## Data for this task
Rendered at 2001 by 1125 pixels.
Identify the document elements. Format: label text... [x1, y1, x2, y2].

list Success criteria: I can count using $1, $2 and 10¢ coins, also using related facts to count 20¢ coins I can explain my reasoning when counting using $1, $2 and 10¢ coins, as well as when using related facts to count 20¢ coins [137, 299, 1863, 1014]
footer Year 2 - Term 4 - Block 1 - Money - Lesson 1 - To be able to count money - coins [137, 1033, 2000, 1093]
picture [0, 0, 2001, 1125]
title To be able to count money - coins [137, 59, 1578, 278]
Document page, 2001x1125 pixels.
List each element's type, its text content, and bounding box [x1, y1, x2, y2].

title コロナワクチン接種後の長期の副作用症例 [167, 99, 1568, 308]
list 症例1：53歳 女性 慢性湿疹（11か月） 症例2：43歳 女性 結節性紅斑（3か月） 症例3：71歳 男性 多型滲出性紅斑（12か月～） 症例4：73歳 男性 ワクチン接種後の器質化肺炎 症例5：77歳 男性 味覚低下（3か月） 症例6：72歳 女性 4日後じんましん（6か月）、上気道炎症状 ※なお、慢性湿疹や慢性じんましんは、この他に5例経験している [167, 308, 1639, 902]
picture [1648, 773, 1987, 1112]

---

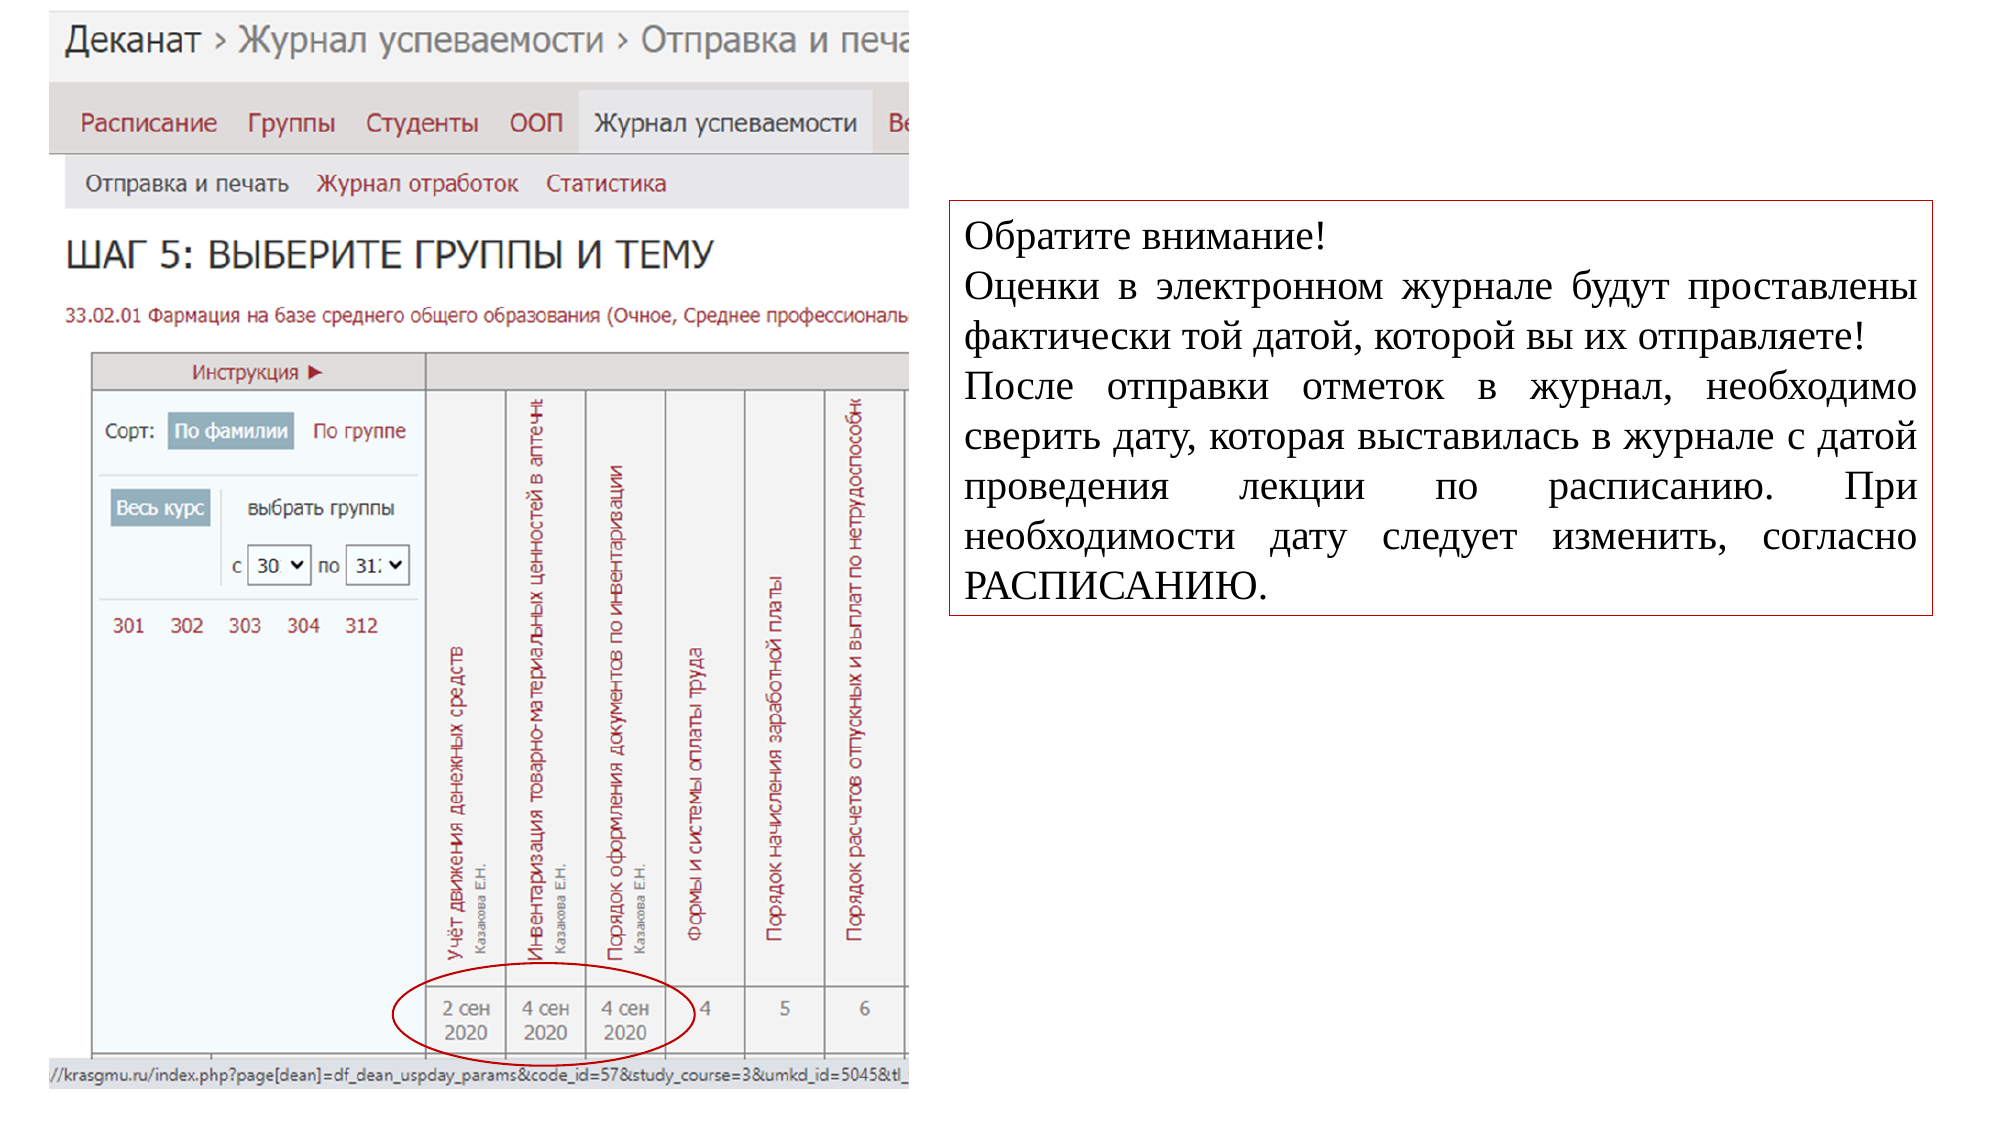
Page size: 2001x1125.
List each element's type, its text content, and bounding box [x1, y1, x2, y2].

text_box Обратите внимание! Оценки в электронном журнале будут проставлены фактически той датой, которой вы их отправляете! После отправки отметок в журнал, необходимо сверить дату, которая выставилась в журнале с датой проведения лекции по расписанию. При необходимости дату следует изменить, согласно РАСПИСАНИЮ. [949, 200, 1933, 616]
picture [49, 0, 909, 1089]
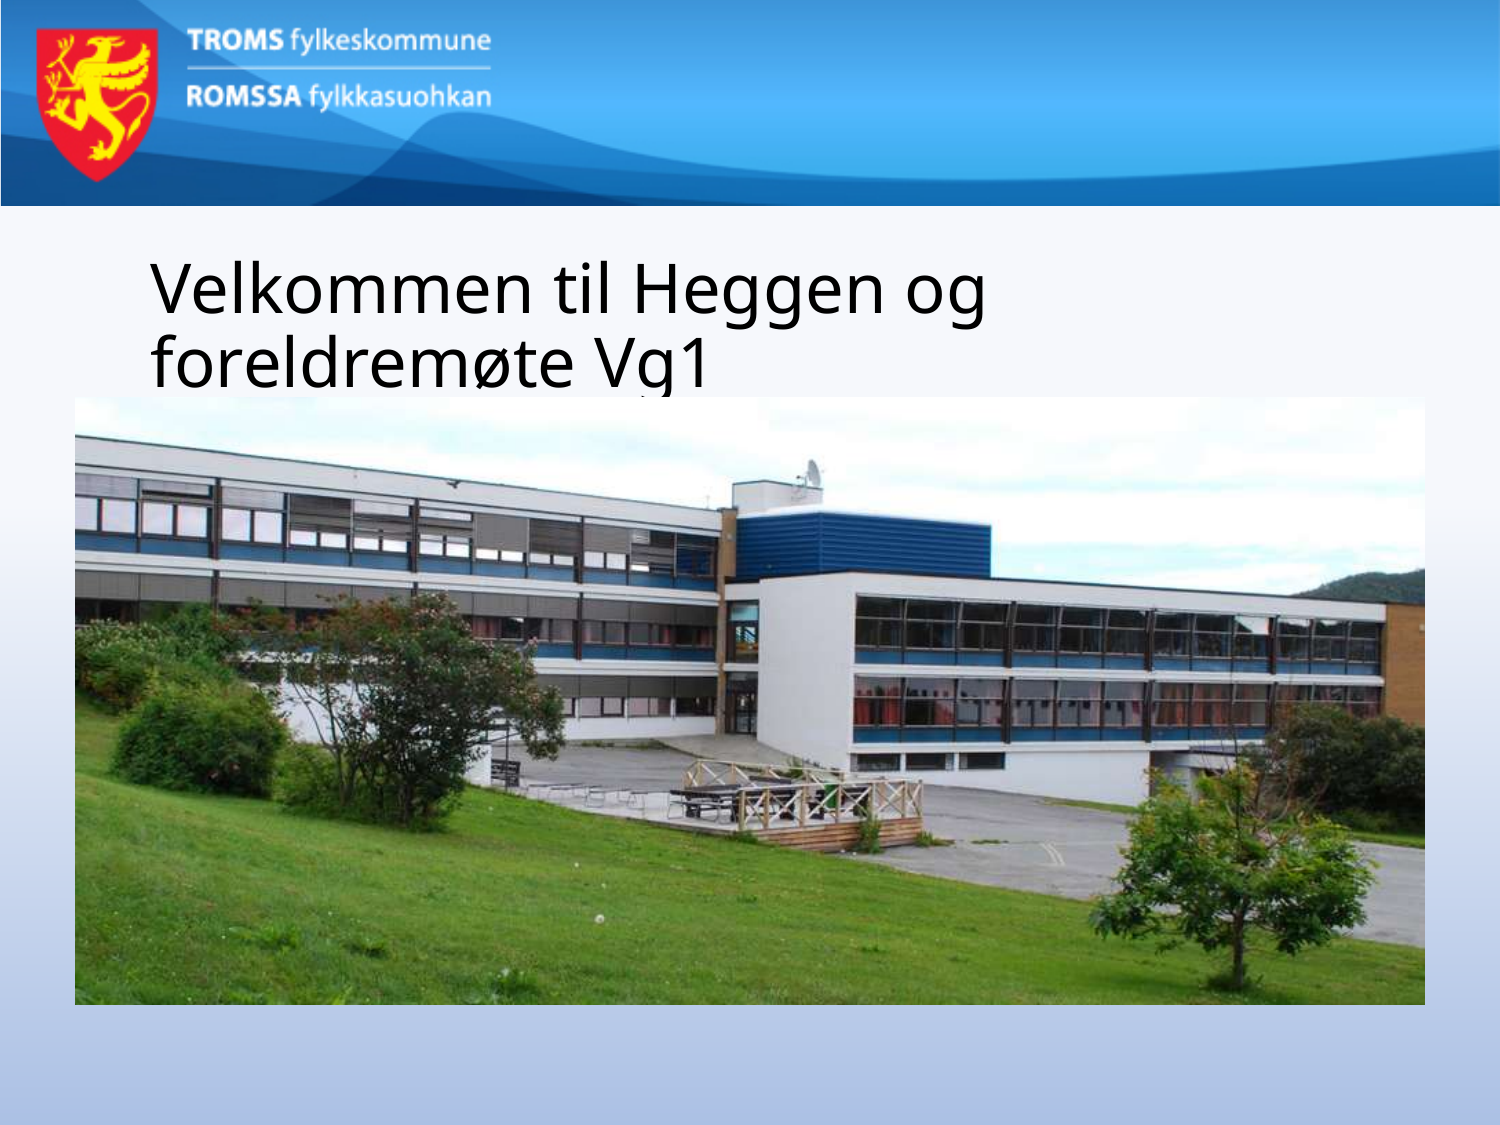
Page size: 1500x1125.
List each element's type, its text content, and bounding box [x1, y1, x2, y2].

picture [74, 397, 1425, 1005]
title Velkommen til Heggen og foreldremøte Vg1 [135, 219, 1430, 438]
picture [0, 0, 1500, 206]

==

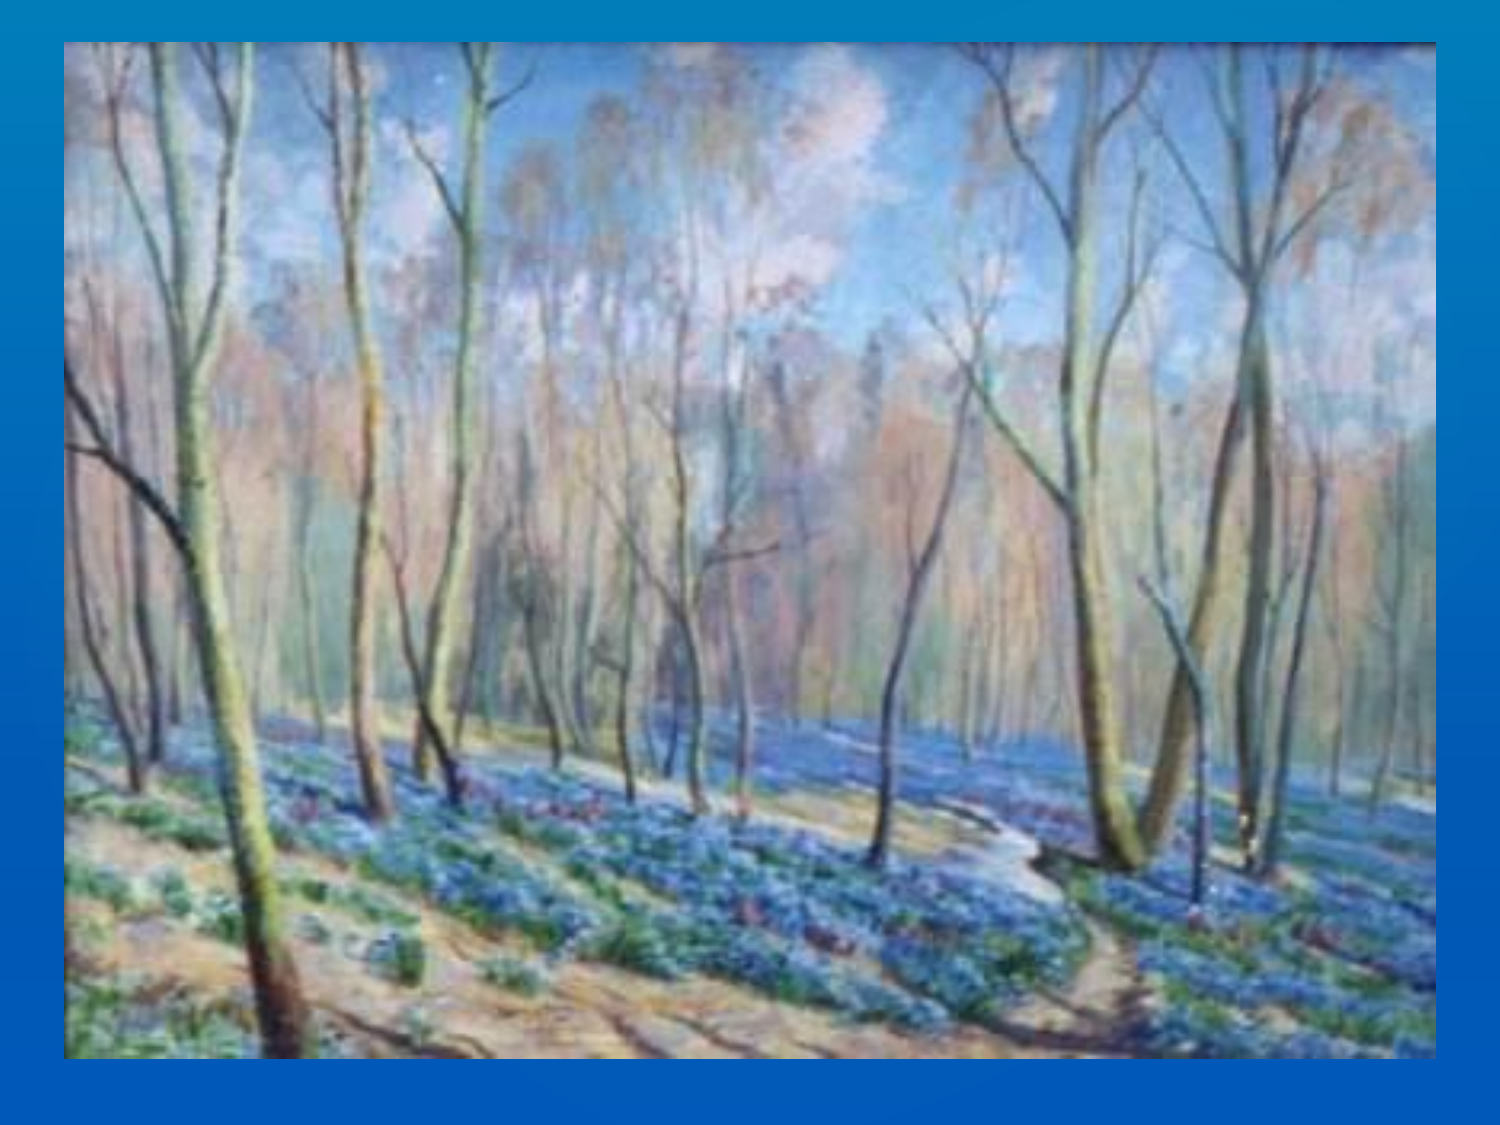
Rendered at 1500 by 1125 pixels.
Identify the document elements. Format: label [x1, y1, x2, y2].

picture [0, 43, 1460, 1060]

## Exercise instructions
Which lines in the data hold the string "size"? Copy each of them.

## Response box
Page size: 2001x1125.
Page size: 1500x1125.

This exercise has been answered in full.